Photo credit: Tricia Hersey
It would be ironic to say that this podcast pretty much woke us up to the importance of rest, but it also wouldn’t be wrong. In the midst of grind culture, Tricia Hersey calls on us all to reclaim our bodies and take a beat - especially people of color. You can keep your #bossbabe kudos; we’ll take a nap.
Photo credit: Indigo Contemporary
Surfer, champion of ecopsychology, all around “conscious creative” (and 1:1 AllSwell coaching client) Lex Weinstein asked our founder Laura Rubin to participate in a conversation about what happens when rest and creativity are thwarted by the expectant grip of productivity. They explored how we can shift our addiction to results into a space that celebrates the mysterious in-between places. These two got real. Listen in and learn to embrace the process...
Photo Credit: Jeremy Koreski
We’re counting down the days to watch this documentary film about dirt (coming out on Netflix, September 22nd). Why? Because the movie trailer was that good and we could all use a little empowering news on the climate change front. Dirt might just save us all.

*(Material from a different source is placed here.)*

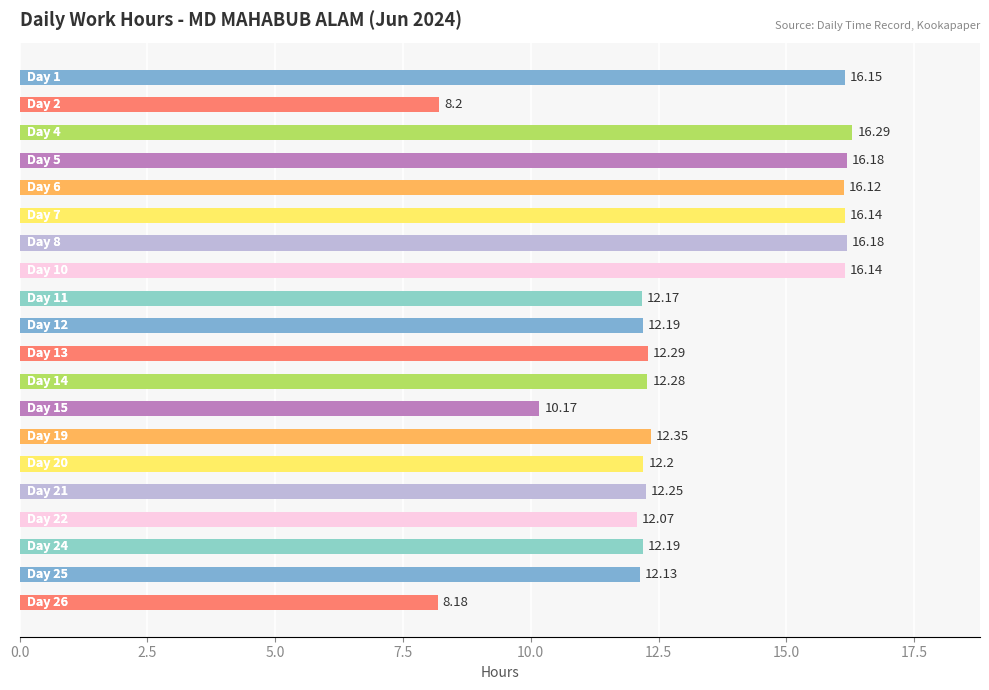

What is the average value?

13.1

Photo Credit: Stellene Volandes
“Nothing is harder to do than nothing. In a world where our value is determined by our productivity, many of us find our every last minute captured, optimized, or appropriated as a financial resource by the technologies we use daily,” starts this audiobook by artist and critic Jenny Odell. Our attention is perhaps our greatest (and most easily squandered) resource and Odell makes a well-laid out case for reclaiming it. The audiobook format is great for a long drive but if you prefer to read it on the page, we’re big fans of ink on paper.